The National Bureau of Statistics has announced that Nigeria’s GDP grew by 4.23% in the second quarter of 2025. On paper, it looks like progress. After all, the figure is higher than the 3.48% growth of the same period last year and the 3.13% posted in the first quarter of this year. But behind those neat percentages lies a question many Nigerians keep asking themselves: who actually benefits when the economy grows?
The truth is, numbers rarely capture reality. A 4.23% rise might make headlines, but ordinary Nigerians are not celebrating. Food prices remain stubbornly high, transport costs are choking families, and electricity supply still leaves most households in the dark. The official data may suggest “growth,” yet in the streets of Lagos, Abuja, or Kano, people are still counting coins to survive.
The Disconnect Between Government and Citizens
This is the contradiction of Nigeria’s economy: leaders point to rising GDP as proof that things are improving, while citizens wonder why their pockets remain empty. For a teacher earning ₦70,000 a month or a trader in the market trying to make ends meet, GDP growth feels like a statistic made for boardrooms, not living rooms.
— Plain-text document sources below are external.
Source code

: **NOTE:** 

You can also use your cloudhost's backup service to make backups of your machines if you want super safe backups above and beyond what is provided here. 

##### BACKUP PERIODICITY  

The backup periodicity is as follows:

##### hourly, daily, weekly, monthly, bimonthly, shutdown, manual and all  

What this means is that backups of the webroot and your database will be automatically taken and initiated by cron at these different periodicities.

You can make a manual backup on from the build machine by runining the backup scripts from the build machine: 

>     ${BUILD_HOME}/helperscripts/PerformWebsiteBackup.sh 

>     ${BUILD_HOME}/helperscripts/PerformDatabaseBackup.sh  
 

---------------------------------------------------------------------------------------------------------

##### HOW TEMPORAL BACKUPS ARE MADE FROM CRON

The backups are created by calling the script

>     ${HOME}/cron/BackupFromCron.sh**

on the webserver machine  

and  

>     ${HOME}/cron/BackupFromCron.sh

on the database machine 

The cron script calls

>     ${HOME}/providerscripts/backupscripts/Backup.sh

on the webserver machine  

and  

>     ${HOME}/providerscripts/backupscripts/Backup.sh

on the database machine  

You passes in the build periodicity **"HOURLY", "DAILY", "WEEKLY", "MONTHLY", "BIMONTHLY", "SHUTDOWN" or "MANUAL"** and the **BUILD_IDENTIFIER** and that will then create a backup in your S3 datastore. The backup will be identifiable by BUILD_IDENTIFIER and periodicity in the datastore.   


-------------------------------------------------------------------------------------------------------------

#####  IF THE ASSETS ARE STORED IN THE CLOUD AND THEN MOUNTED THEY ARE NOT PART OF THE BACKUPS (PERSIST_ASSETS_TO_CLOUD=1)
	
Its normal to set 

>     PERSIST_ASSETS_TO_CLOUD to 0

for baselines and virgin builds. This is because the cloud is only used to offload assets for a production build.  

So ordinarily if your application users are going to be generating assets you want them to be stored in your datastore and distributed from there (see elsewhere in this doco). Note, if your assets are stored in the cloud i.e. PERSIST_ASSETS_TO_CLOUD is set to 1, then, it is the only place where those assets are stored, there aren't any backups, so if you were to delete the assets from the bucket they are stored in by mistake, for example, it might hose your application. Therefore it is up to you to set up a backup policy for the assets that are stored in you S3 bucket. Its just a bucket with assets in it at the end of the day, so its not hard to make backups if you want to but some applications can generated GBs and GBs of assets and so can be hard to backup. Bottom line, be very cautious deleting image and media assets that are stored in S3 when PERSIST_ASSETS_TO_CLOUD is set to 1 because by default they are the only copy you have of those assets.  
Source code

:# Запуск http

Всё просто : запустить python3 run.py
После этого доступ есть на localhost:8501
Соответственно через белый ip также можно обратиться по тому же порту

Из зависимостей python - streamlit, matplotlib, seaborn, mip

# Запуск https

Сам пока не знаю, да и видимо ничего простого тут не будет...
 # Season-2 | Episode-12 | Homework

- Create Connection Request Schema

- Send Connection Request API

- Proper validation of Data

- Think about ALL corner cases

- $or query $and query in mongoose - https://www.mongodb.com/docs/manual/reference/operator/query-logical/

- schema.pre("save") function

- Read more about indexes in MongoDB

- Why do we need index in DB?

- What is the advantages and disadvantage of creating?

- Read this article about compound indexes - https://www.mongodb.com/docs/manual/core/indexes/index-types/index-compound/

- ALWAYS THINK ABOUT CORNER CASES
That’s the heart of the matter. When oil revenues increase or technology contributes to growth, the benefits often stay at the top, with government officials, big companies, and international investors. The average Nigerian hardly sees their rent get cheaper or their salary go further. Instead, they feel the weight of inflation and bad infrastructure more than any “growth.”
The Hard Truth
Nigeria’s GDP may rise year after year, but the living standard for many people continues to drop. If an economy grows while poverty deepens, can it really be called progress? Until growth translates into affordable food, decent healthcare, reliable electricity, and jobs that pay a living wage, GDP figures remain what they are, numbers that mean little to the people on the ground.